Tra essi predomina il grido dell'assiuolo («chiu») per il semplice motivo che questo ossessivamente si ripete in chiusura di strofa (prima «voce», poi «singhiozzo», infine «pianto di morte») e che costituisce il motivo dominante della lirica: esso richiama simbolicamente l'idea di morte. Anche il dubbio che le «invisibili porte» dell'aldilà possano chiudersi definitivamente allude all'ineluttabilità della morte e cancella la speranza di rivedere i propri cari scomparsi. Il contrasto fra l'atmosfera apparentemente serena e l'angoscia esistenziale del poeta è accresciuto dal sapiente utilizzo delle figure retoriche.
Figure di suono e significato
• Le figure di suono sottolineano il significato delle parole attraverso la loro musicalità: così si spiegano, ad esempio, le allitterazioni delle a dall'andamento ampio e disteso («notava in un'alba di perla»). Mentre l'incombente sensazione di minaccia è trasmessa dal suono cupo della u («nero di nubi laggiù», «cullare», «fru fru», «cuore», «sussulto», «fu», «singulto»). L'uso dell'onomatopea («chiù», «fru fru») non ha solo funzione imitativa ma amplifica il carattere misterioso dell'immagine.
• Le figure di significato, che connotano soprattutto il paesaggio, a volte sottolineano la pace e la serenità del momento («alba di perla»), a volte evocano sensazioni angosciose («nero di nubi»).
Figure di costruzione e punteggiatura
• Tra le figure di costruzione, l'anafora mette in rilievo il linguaggio simbolico della natura
(«Venivano soffi di lampi... veniva una voce dai campi»; «sentivo... sentivo... sentivo...»).

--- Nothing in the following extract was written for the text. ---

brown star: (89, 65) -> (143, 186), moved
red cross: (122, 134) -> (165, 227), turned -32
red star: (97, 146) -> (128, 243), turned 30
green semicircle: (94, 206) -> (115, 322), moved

E da notare, infine, la funzione espressiva con cui il poeta usa la punteggiatura: i puntini di sospensione, in chiusura di ogni strofa, segnalano una pausa che comunica un'impressione di incertezza e inquietudine.
Domande da interrogazione
- Qual è il ruolo delle figure retoriche nell'analisi del testo?
- Come viene descritto il paesaggio notturno?

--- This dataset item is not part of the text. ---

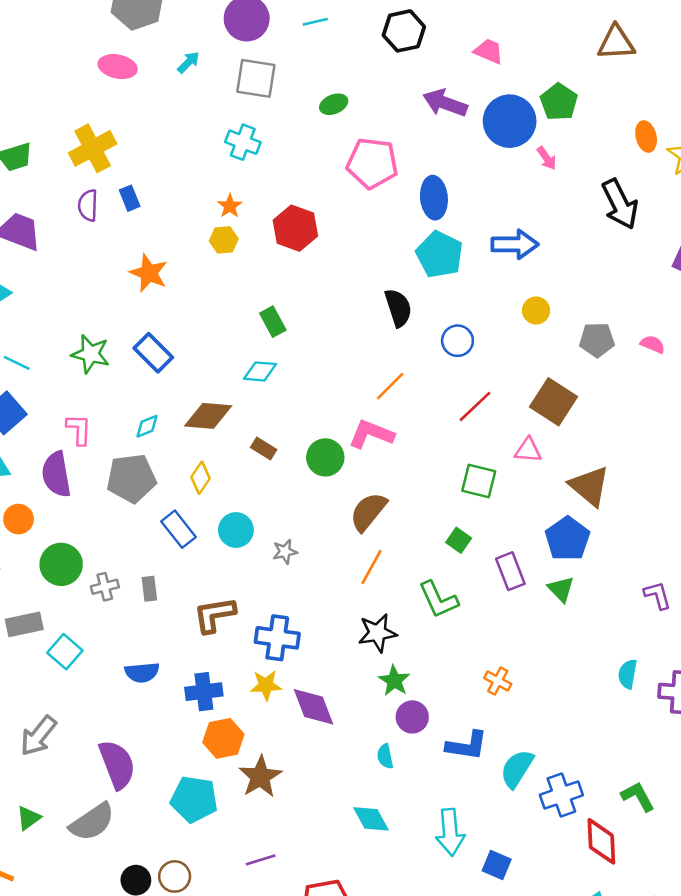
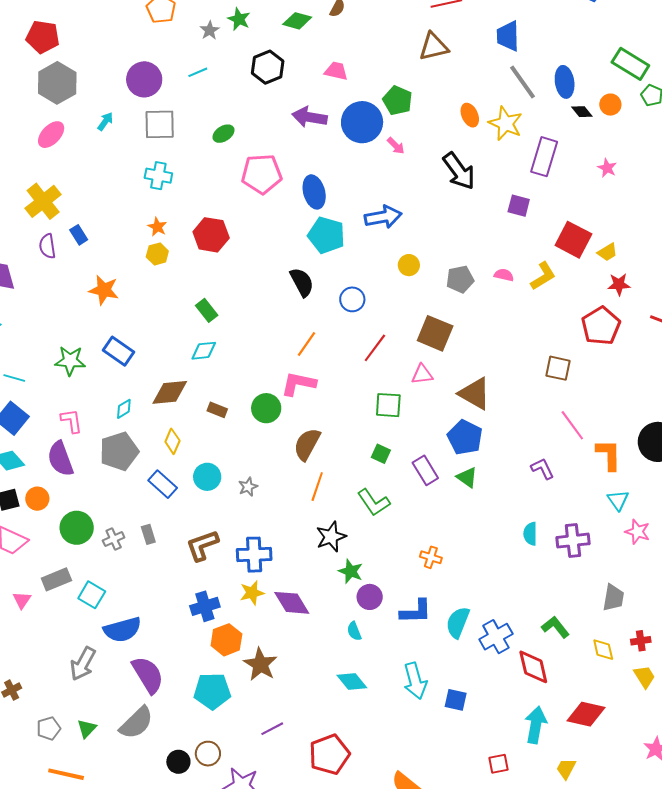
pink ellipse: (118, 67) -> (51, 135), turned -48
blue semicircle: (142, 672) -> (122, 630), moved, size x1.4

- Qual è l'atmosfera generale del testo e quali presagi inquietanti emergono?
- In che modo le figure di suono e significato contribuiscono all'espressione del testo?
Le figure retoriche nel testo non solo arricchiscono il significato, ma creano anche una fitta trama di suoni che suscita angoscia e dolore interiore nel poeta, evidenziando il contrasto tra la serenità apparente della notte e l'angoscia esistenziale.
Il paesaggio notturno è caratterizzato da contorni indefiniti, con la luce della luna nascosta e un'aria lattiginosa che offusca le stelle, mentre suoni lievi accompagnano l'atmosfera, preannunciando un temporale imminente.
L'atmosfera appare serena ma è pervasa da un senso di attesa e mistero, turbata da presagi inquietanti come il grido dell'assiuolo, che simboleggia la morte e il dubbio sull'aldilà, accentuando l'angoscia del poeta.
Le figure di suono, come le allitterazioni e le onomatopee, amplificano il significato e il mistero delle immagini, mentre le figure di significato evocano sia la serenità che l'angoscia, creando un contrasto che arricchisce l'esperienza del lettore.